Posted on in Business News , Cycles News

The introduction of a 'death by dangerous cycling' law, proposed by then-Transport Secretary Grant Shapps last year, is unlikely to be passed before the next general election due to a lack of parliamentary time.


The Sunday Telegraph has reported the Department for Transport telling campaigners, many of whom are bereaved relatives, that the proposed update to the law — which can currently see a cyclist who kills while riding recklessly jailed for a maximum of two years under the 1861 wanton or furious driving law — will struggle to be passed before the next election, expected to be held in January 2025.

It has been suggested that ministers may instead turn to a private member's bill — proposed by individual MPs or Lords, rather than the government — a DfT source telling the newspaper "handout private member's bills are a normal way for the government to deliver uncontentious new statute".
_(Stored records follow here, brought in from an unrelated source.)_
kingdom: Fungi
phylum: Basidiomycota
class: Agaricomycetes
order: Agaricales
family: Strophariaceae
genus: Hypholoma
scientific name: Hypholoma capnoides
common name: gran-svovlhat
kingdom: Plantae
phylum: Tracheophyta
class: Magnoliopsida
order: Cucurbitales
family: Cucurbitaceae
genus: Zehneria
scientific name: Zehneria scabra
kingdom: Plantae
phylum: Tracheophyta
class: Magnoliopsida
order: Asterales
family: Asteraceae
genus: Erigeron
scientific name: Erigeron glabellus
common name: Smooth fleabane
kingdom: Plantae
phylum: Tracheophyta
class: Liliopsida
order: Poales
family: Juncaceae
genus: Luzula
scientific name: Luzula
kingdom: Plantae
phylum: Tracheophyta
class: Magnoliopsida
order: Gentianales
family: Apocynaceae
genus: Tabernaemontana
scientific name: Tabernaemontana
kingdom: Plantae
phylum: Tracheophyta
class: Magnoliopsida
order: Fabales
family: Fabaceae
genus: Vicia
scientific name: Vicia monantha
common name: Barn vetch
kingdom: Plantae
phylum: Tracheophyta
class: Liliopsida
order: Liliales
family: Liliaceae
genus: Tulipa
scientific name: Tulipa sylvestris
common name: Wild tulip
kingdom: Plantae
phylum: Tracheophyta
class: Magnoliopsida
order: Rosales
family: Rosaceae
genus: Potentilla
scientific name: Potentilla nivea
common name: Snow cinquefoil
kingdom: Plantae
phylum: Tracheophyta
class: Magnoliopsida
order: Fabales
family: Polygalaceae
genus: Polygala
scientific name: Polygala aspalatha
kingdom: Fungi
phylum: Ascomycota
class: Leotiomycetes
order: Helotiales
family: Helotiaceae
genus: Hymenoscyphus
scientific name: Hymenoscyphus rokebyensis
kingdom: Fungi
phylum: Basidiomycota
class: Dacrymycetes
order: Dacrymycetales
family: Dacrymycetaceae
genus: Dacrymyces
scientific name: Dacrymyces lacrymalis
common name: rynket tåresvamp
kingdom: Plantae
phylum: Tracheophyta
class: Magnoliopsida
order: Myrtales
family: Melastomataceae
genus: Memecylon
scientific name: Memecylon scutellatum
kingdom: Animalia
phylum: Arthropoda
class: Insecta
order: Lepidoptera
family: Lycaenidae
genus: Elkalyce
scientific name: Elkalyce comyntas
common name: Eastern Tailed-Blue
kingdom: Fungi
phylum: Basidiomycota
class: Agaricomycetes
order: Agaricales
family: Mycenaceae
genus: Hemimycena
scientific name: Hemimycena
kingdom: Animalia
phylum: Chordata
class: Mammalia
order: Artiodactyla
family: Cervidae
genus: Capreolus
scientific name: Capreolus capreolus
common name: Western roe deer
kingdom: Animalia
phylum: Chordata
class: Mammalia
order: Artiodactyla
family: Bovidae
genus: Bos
However, only a few bills of this type are enacted, raising fears among campaigners that the introduction of such a law, that would see cyclists guilty of the offence facing the same punishment as drivers convicted of causing death by dangerous driving, is being delayed and may never come about.

Matthew Briggs — whose wife Kim was killed by a London fixed wheel cyclist — said he was "deeply disappointed" to meet Roads Minister Richard Holden a few weeks ago and be told of the delay.
Mr Briggs launched his campaign after Alliston's sentencing and suggested the DfT has "become cowed by the militant fringes of the cycling lobby".

A DfT spokesperson added: "We are clear that dangerous cycling is completely unacceptable. There are laws in place to prosecute those who cycle irresponsibly, and we are considering legislation to further address this issue."